EXERCISE DESCRIPTION:
What is needed is an exact copy of the lines from the one containing "middle pip: (521, 182)" through the final line of the material below.

DATA FOR PROCESSING:
┄┄┄┄┄┄┄┄┄┄

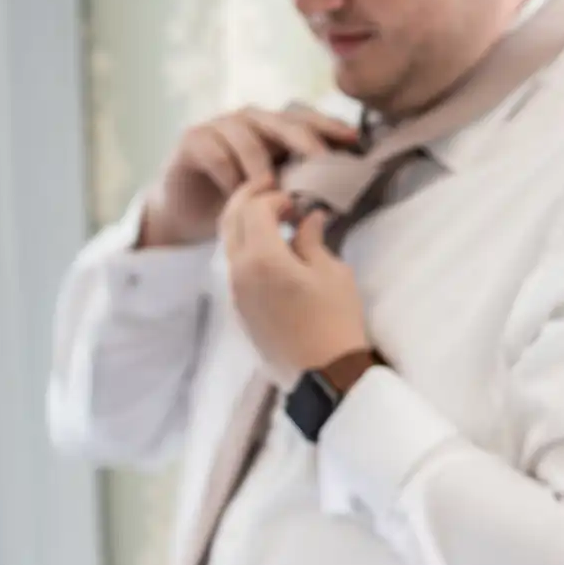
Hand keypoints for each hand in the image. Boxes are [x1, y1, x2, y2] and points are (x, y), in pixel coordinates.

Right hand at [139, 104, 357, 247]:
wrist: (188, 213)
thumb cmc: (240, 201)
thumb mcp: (276, 192)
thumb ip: (301, 183)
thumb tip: (339, 194)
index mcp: (275, 129)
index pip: (306, 119)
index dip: (329, 126)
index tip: (353, 140)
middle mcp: (249, 120)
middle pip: (282, 122)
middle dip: (305, 141)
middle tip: (321, 164)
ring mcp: (220, 126)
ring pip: (248, 138)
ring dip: (263, 167)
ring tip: (274, 194)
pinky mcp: (193, 140)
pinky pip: (216, 153)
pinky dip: (230, 175)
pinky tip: (238, 195)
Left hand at [220, 180, 371, 380]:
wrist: (323, 374)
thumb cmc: (335, 320)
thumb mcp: (333, 273)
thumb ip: (313, 240)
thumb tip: (307, 219)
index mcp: (262, 257)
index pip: (254, 208)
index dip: (273, 196)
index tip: (295, 199)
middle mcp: (239, 271)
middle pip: (230, 220)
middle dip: (248, 199)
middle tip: (271, 190)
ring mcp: (235, 292)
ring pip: (228, 243)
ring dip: (245, 223)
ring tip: (273, 219)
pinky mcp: (239, 309)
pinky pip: (234, 266)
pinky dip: (246, 247)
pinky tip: (271, 250)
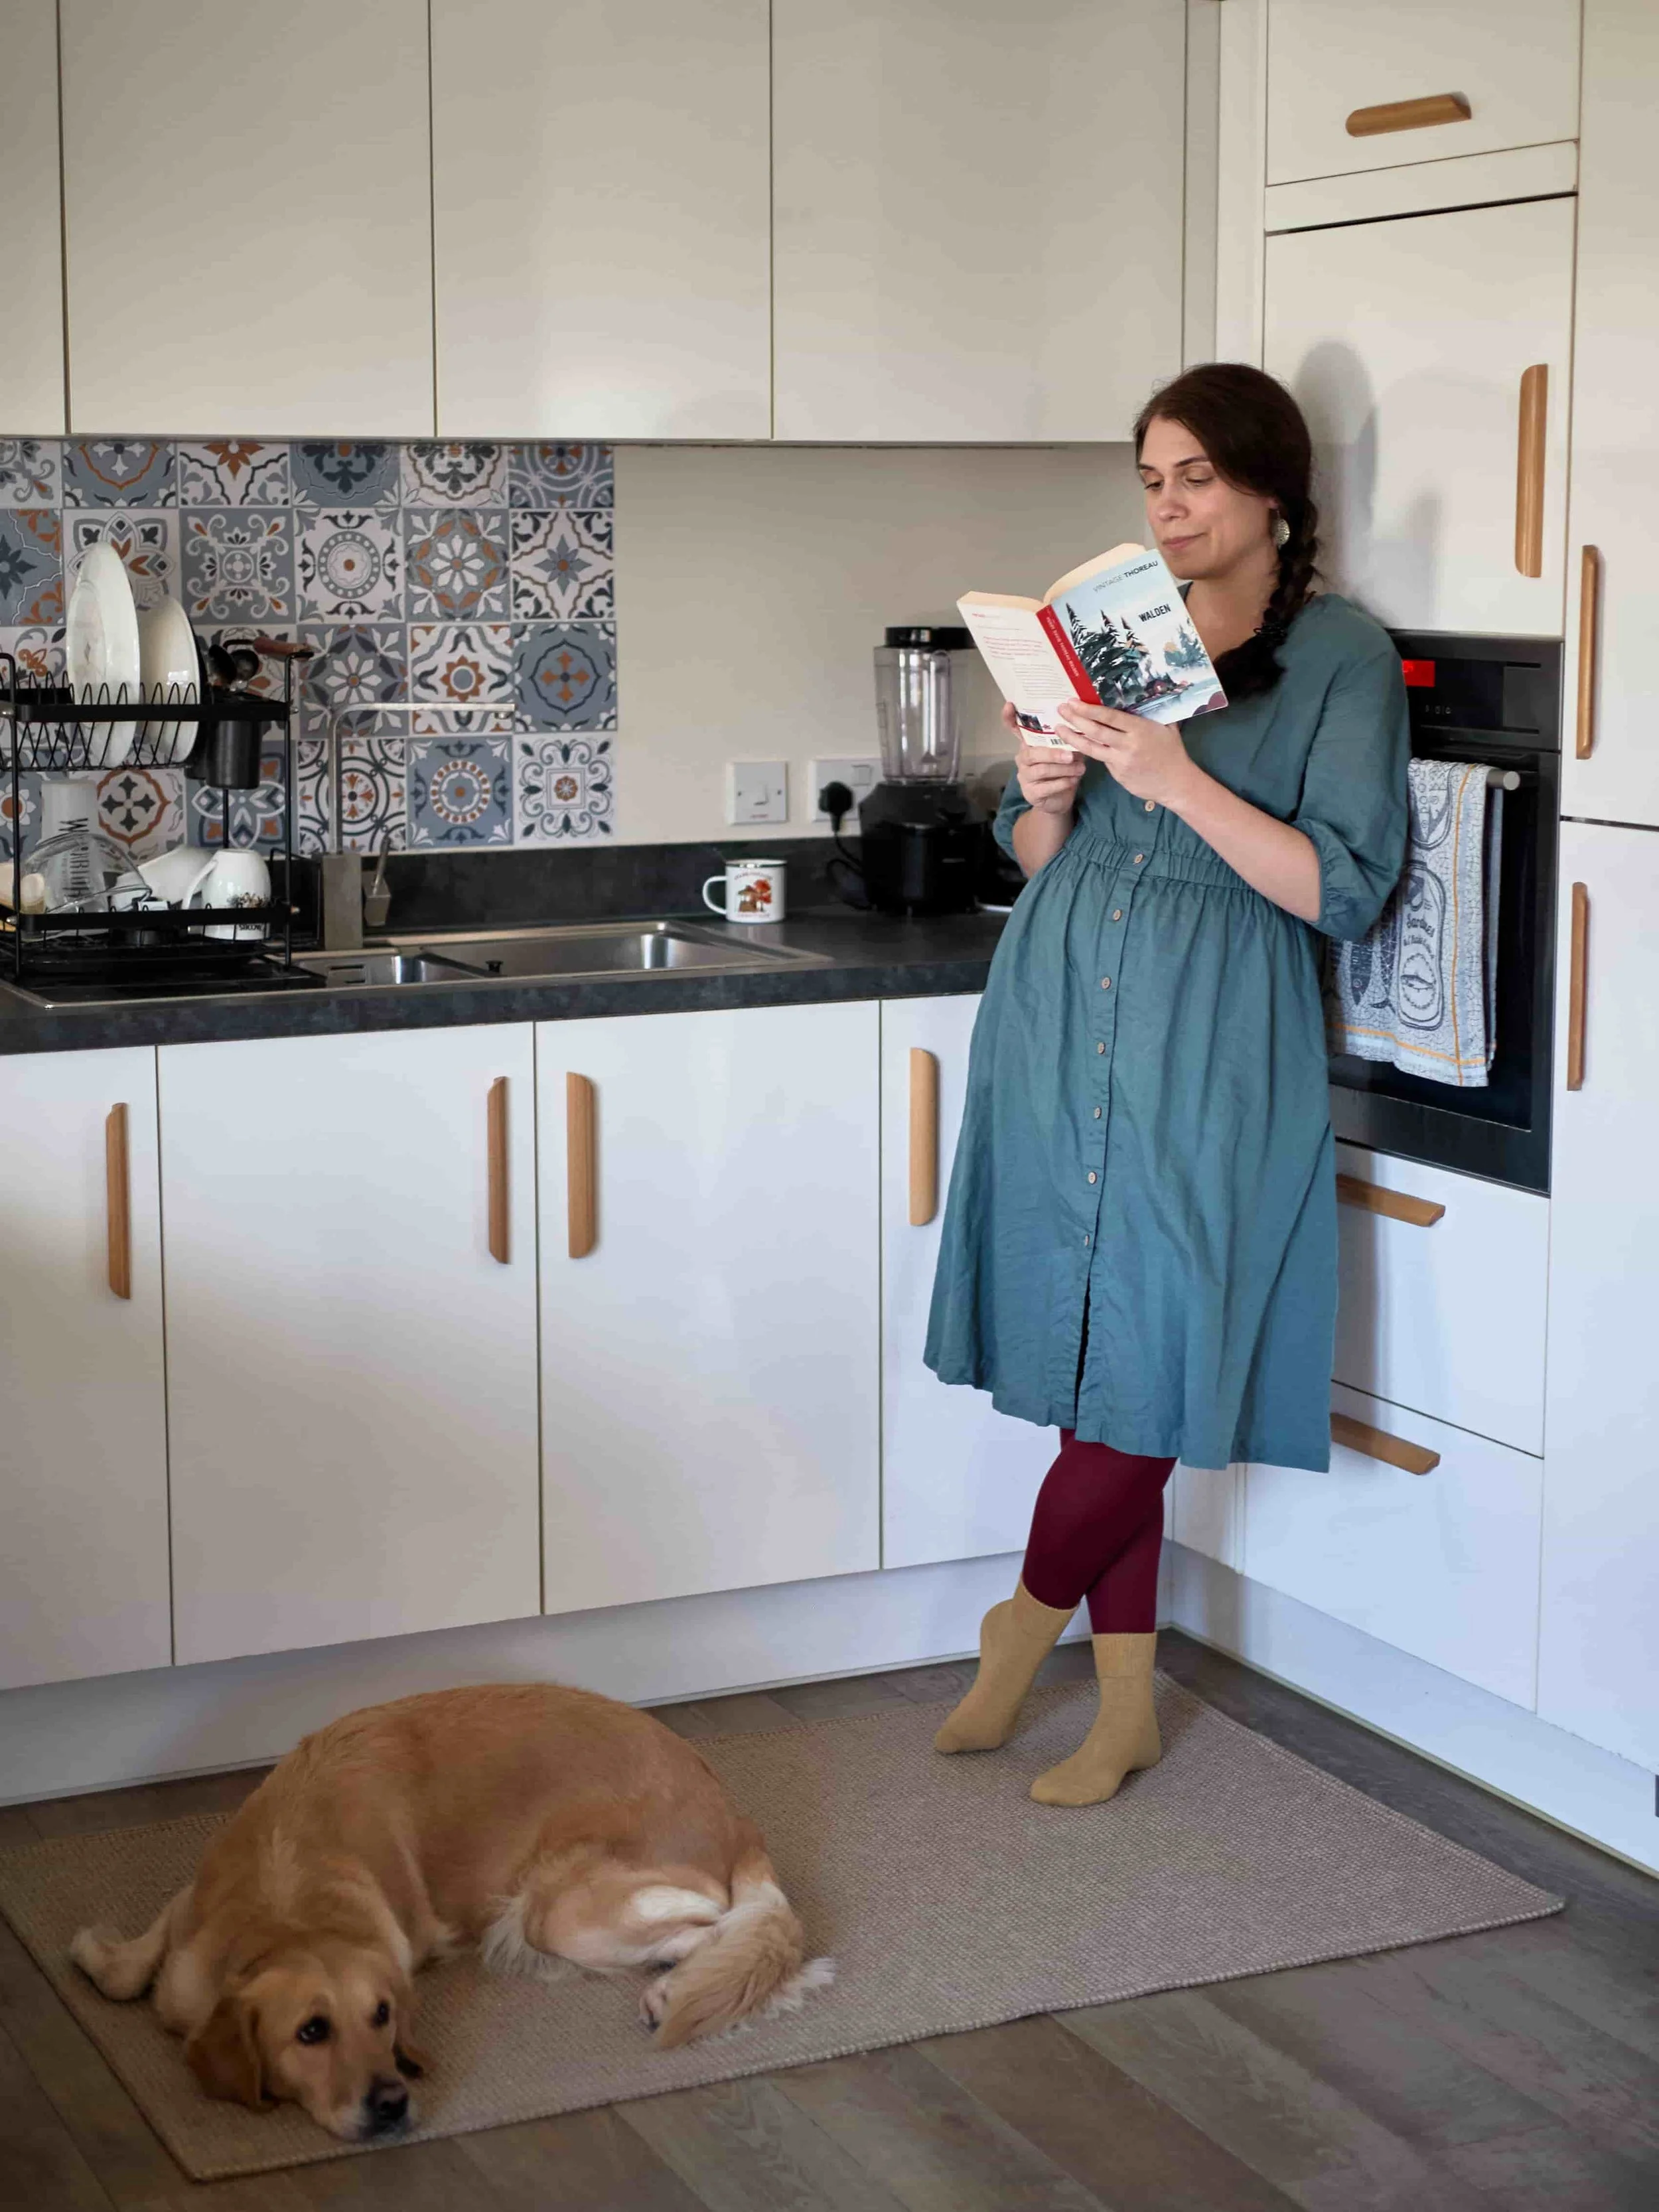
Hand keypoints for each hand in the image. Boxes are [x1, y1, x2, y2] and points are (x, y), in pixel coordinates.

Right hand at [1014, 737, 1085, 818]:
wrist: (1056, 800)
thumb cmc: (1060, 773)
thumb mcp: (1065, 756)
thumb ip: (1068, 746)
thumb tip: (1078, 735)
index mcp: (1028, 746)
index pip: (1029, 736)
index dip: (1043, 734)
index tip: (1061, 731)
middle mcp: (1022, 760)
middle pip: (1033, 754)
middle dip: (1053, 754)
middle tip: (1071, 756)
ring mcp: (1025, 778)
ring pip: (1042, 770)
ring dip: (1064, 769)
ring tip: (1080, 769)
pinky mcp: (1031, 793)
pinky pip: (1047, 787)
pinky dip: (1063, 783)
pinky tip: (1074, 780)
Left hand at [1055, 701, 1200, 808]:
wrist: (1176, 784)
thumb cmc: (1173, 752)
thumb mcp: (1168, 727)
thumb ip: (1155, 712)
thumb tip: (1150, 691)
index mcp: (1140, 730)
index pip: (1109, 717)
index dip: (1089, 709)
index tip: (1073, 701)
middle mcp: (1127, 745)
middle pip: (1095, 731)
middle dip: (1075, 719)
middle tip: (1061, 709)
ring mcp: (1121, 762)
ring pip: (1091, 748)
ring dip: (1073, 737)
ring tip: (1058, 728)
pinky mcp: (1117, 775)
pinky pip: (1101, 759)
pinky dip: (1088, 751)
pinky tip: (1077, 743)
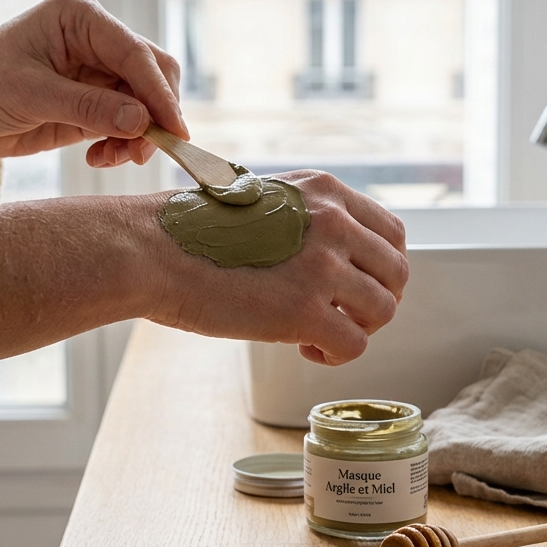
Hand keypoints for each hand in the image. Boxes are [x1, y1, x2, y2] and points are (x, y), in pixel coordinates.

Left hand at [0, 0, 186, 181]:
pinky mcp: (96, 99)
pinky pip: (129, 121)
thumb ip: (89, 107)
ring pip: (145, 102)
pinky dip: (124, 142)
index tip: (175, 131)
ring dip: (139, 135)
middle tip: (142, 154)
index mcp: (80, 16)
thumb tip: (143, 121)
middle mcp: (96, 36)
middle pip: (152, 73)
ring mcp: (98, 68)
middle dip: (154, 115)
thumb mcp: (31, 95)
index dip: (159, 94)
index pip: (135, 53)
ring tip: (113, 159)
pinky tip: (100, 157)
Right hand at [145, 170, 408, 365]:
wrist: (150, 249)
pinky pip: (354, 346)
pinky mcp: (304, 311)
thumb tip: (330, 259)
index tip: (355, 285)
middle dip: (374, 301)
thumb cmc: (189, 231)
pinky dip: (334, 355)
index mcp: (324, 191)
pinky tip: (303, 348)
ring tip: (317, 334)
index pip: (391, 232)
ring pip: (383, 311)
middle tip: (340, 315)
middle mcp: (333, 222)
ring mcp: (322, 267)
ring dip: (357, 329)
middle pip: (396, 273)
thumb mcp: (262, 201)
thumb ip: (304, 220)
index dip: (380, 267)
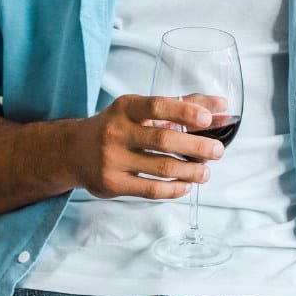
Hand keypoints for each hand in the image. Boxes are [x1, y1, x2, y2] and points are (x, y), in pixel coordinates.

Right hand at [76, 94, 224, 199]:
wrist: (73, 151)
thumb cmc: (118, 126)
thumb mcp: (141, 109)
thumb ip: (182, 106)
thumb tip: (222, 106)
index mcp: (125, 107)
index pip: (158, 105)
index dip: (185, 111)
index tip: (208, 118)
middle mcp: (116, 131)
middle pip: (164, 139)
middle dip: (197, 146)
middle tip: (218, 151)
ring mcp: (112, 159)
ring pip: (161, 167)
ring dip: (190, 171)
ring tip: (206, 172)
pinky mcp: (112, 184)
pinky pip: (150, 190)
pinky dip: (174, 189)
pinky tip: (186, 185)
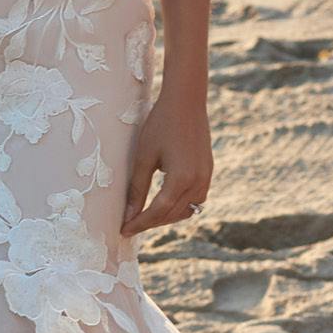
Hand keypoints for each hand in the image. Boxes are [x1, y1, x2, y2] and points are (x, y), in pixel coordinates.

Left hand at [120, 87, 213, 236]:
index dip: (140, 223)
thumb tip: (129, 214)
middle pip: (172, 214)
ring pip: (186, 210)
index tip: (124, 230)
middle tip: (130, 225)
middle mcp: (198, 182)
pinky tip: (164, 203)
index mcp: (181, 179)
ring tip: (145, 216)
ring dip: (166, 216)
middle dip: (151, 222)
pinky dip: (179, 206)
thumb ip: (138, 188)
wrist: (186, 101)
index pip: (158, 212)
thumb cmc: (161, 124)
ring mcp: (206, 177)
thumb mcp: (144, 156)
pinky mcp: (208, 172)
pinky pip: (195, 199)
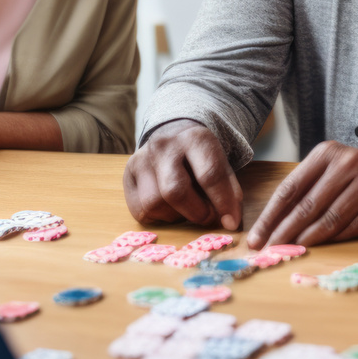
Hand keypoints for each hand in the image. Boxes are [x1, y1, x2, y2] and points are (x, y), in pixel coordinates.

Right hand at [124, 119, 242, 229]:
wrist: (173, 136)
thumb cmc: (201, 158)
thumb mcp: (221, 164)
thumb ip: (229, 190)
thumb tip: (230, 222)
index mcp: (194, 138)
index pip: (209, 174)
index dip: (222, 203)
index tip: (230, 222)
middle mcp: (164, 145)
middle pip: (176, 191)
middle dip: (196, 212)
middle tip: (207, 217)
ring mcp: (141, 159)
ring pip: (154, 203)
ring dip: (175, 216)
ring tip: (186, 208)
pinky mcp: (127, 174)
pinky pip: (140, 210)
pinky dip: (158, 217)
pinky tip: (169, 207)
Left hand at [246, 143, 357, 248]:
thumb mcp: (333, 174)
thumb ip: (307, 192)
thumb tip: (273, 225)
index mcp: (327, 152)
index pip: (291, 187)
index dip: (271, 215)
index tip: (257, 237)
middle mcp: (347, 161)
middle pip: (308, 205)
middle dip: (285, 232)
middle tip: (269, 251)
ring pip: (331, 217)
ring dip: (309, 240)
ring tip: (292, 253)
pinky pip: (354, 225)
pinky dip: (337, 239)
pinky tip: (323, 248)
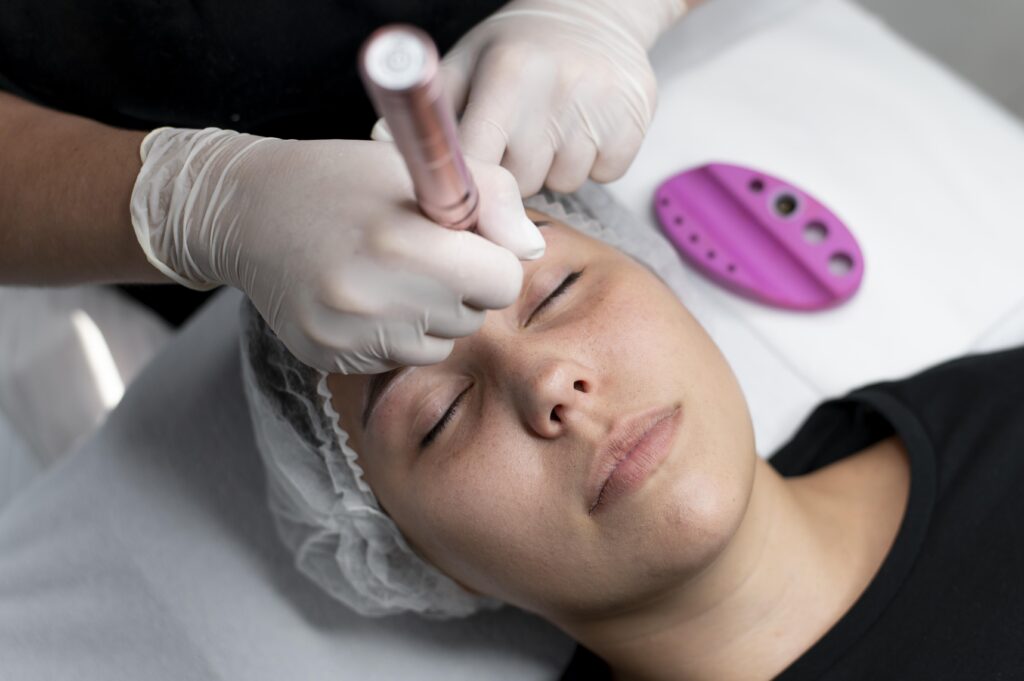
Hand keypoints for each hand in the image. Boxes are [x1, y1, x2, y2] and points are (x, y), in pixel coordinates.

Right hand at [130, 127, 545, 373]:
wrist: (245, 210)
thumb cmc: (342, 180)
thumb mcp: (418, 167)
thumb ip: (492, 198)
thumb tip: (530, 250)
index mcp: (404, 242)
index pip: (501, 282)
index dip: (491, 259)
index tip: (465, 243)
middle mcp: (375, 297)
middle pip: (473, 317)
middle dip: (461, 288)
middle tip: (420, 254)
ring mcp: (348, 334)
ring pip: (438, 346)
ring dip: (429, 316)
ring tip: (389, 274)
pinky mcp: (327, 357)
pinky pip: (396, 360)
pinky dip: (393, 334)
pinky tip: (363, 296)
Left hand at [372, 0, 687, 195]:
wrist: (599, 10)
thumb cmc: (519, 47)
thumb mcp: (468, 63)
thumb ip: (430, 110)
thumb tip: (376, 147)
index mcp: (507, 74)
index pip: (477, 161)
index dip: (468, 188)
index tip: (463, 196)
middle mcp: (555, 90)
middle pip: (521, 182)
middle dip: (515, 171)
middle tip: (518, 137)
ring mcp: (599, 108)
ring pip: (562, 184)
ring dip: (554, 168)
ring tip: (553, 127)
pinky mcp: (634, 125)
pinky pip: (602, 176)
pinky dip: (593, 163)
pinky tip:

┄┄┄┄┄┄┄┄┄┄

FINISHED EXERCISE:
middle pip: (521, 182)
middle dip: (515, 171)
middle tip: (518, 137)
ring mcp: (599, 108)
ring pip: (562, 184)
ring dip: (554, 168)
ring tip: (553, 127)
pinky mcp: (634, 125)
pinky pip: (602, 176)
pinky dip: (593, 163)
pinky tip:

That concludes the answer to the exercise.